If the catheterization is reported with the same code on both contralateral and ipsilateral sides, -RT/-LT designations would be used, or the -50 modifier would be appended to the second use of the code.
 
Embolization is repeated during the ipsilateral approach. However, 37204 and 75894 may be reported only once during the UAE since the embolization procedure and accompanying RS&I are allowed to be reported only once per operative field. Follow-up angiography may also be done on the ipsilateral side. Some coding experts say it is appropriate to report these services a second time with the appropriate modifier (e.g., 75898-RT). Others, however, recommend that follow-up angiography be reported only once per operative field. Radiology coders should ask individual payers for their coding policy.
 
If the follow-up angiogram shows continuing blood flow to the fibroids (e.g., because of collateral feeding vessels), these vessels may also need to be catheterized, studied and embolized.
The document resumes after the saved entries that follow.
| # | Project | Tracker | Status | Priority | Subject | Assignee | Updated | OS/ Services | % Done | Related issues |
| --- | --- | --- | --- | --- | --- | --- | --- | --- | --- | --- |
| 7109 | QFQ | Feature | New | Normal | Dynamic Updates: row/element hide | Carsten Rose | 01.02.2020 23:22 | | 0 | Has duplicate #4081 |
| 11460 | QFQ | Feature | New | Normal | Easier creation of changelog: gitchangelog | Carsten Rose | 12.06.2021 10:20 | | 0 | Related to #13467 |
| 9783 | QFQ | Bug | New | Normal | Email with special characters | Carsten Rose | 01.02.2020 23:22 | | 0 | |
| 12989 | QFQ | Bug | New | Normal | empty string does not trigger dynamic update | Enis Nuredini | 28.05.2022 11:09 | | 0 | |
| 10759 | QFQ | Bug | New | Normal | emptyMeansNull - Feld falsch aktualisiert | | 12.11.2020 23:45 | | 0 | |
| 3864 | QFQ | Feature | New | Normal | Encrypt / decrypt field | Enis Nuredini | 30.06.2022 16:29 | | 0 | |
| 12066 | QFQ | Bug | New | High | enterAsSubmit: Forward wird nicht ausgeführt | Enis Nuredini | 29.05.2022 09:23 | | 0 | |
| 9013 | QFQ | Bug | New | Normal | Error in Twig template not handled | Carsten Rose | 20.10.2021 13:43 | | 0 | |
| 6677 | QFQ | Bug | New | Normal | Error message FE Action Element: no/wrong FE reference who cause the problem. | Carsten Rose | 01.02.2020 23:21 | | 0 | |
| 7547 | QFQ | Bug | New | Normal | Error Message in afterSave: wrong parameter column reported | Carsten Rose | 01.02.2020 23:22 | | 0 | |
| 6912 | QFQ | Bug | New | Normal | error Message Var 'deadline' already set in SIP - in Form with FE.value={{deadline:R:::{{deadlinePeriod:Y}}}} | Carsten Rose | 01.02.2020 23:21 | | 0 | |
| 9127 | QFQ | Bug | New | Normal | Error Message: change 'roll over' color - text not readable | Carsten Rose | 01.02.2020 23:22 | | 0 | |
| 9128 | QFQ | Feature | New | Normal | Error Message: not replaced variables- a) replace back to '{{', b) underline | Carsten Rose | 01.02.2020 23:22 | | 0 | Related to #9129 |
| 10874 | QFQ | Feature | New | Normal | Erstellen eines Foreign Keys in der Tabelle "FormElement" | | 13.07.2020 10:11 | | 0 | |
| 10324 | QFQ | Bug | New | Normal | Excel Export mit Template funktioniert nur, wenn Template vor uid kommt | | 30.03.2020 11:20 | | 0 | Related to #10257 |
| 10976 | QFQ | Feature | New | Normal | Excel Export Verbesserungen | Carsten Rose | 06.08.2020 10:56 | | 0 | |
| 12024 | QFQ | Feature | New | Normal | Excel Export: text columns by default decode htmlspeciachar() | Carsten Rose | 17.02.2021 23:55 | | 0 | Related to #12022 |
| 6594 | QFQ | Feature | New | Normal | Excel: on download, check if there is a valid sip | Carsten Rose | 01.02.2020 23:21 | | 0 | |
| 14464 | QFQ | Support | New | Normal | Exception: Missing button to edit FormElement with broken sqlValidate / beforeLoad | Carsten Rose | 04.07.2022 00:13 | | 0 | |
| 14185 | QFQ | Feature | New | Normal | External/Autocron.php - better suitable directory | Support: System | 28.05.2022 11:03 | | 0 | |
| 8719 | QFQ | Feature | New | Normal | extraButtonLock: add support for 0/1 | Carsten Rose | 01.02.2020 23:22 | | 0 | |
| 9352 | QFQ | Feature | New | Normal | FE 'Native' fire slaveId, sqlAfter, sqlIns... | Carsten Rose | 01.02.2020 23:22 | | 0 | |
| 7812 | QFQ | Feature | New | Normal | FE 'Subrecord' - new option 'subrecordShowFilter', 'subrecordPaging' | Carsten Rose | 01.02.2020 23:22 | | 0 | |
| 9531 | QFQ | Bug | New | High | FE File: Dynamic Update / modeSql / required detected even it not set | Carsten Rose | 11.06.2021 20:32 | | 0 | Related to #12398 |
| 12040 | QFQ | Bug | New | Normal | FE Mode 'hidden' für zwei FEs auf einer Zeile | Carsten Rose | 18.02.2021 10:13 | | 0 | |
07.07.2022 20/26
The rules described above would be used to determine the degree of selectivity of any subsequent catheterizations and the corresponding RS&I code (likely 75736). No additional embolization procedural or RS&I codes would be used.

Diagnosis Coding Is Vital

The most common ICD-9 code accompanying UAE is 218.9 (leiomyoma of uterus, unspecified), says Fulkerson. Other coders, however, report success with codes from the 626 series (disorders of menstruation and other abnormal bleeding from female genital tract), especially when one of these codes accompanies the fibroid code. Because local Medicare carriers and private insurers may have differing policies on which diagnoses support medical necessity for UAE, coders should ask the payer for its coding policy.